### [Written problem]
Swap "Transcribe" for "Write out" throughout the items below, and reproduce everything else unchanged.

### [Supplied data]

## Begin

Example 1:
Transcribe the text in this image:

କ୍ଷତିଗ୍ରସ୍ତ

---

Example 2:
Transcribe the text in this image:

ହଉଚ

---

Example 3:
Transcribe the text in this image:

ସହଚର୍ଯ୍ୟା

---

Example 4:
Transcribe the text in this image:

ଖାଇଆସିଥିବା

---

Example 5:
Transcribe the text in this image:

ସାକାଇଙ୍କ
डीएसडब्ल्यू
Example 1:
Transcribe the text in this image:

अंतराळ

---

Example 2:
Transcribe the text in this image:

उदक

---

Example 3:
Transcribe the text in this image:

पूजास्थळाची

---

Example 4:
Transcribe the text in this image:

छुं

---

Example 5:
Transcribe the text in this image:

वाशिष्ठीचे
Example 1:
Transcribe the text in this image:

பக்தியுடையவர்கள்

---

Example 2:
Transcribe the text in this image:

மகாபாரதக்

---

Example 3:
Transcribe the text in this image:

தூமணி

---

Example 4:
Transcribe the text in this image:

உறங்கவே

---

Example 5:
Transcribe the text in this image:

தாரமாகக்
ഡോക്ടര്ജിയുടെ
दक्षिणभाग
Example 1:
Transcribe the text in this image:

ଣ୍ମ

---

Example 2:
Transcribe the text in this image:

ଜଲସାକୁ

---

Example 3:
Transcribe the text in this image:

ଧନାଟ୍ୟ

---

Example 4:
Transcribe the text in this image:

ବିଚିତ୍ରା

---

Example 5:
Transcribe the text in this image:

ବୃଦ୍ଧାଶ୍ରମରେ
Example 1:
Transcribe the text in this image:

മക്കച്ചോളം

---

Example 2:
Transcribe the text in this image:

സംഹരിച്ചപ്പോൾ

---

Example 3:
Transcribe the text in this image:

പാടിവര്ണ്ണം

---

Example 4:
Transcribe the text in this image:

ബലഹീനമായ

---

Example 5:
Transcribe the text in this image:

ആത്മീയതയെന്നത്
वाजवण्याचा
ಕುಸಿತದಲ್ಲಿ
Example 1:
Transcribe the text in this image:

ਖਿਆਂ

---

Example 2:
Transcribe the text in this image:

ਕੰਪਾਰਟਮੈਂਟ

## End

### [Exercise response]
Example 1:
Write out the text in this image:

କ୍ଷତିଗ୍ରସ୍ତ

---

Example 2:
Write out the text in this image:

ହଉଚ

---

Example 3:
Write out the text in this image:

ସହଚର୍ଯ୍ୟା

---

Example 4:
Write out the text in this image:

ଖାଇଆସିଥିବା

---

Example 5:
Write out the text in this image:

ସାକାଇଙ୍କ
डीएसडब्ल्यू
Example 1:
Write out the text in this image:

अंतराळ

---

Example 2:
Write out the text in this image:

उदक

---

Example 3:
Write out the text in this image:

पूजास्थळाची

---

Example 4:
Write out the text in this image:

छुं

---

Example 5:
Write out the text in this image:

वाशिष्ठीचे
Example 1:
Write out the text in this image:

பக்தியுடையவர்கள்

---

Example 2:
Write out the text in this image:

மகாபாரதக்

---

Example 3:
Write out the text in this image:

தூமணி

---

Example 4:
Write out the text in this image:

உறங்கவே

---

Example 5:
Write out the text in this image:

தாரமாகக்
ഡോക്ടര്ജിയുടെ
दक्षिणभाग
Example 1:
Write out the text in this image:

ଣ୍ମ

---

Example 2:
Write out the text in this image:

ଜଲସାକୁ

---

Example 3:
Write out the text in this image:

ଧନାଟ୍ୟ

---

Example 4:
Write out the text in this image:

ବିଚିତ୍ରା

---

Example 5:
Write out the text in this image:

ବୃଦ୍ଧାଶ୍ରମରେ
Example 1:
Write out the text in this image:

മക്കച്ചോളം

---

Example 2:
Write out the text in this image:

സംഹരിച്ചപ്പോൾ

---

Example 3:
Write out the text in this image:

പാടിവര്ണ്ണം

---

Example 4:
Write out the text in this image:

ബലഹീനമായ

---

Example 5:
Write out the text in this image:

ആത്മീയതയെന്നത്
वाजवण्याचा
ಕುಸಿತದಲ್ಲಿ
Example 1:
Write out the text in this image:

ਖਿਆਂ

---

Example 2:
Write out the text in this image:

ਕੰਪਾਰਟਮੈਂਟ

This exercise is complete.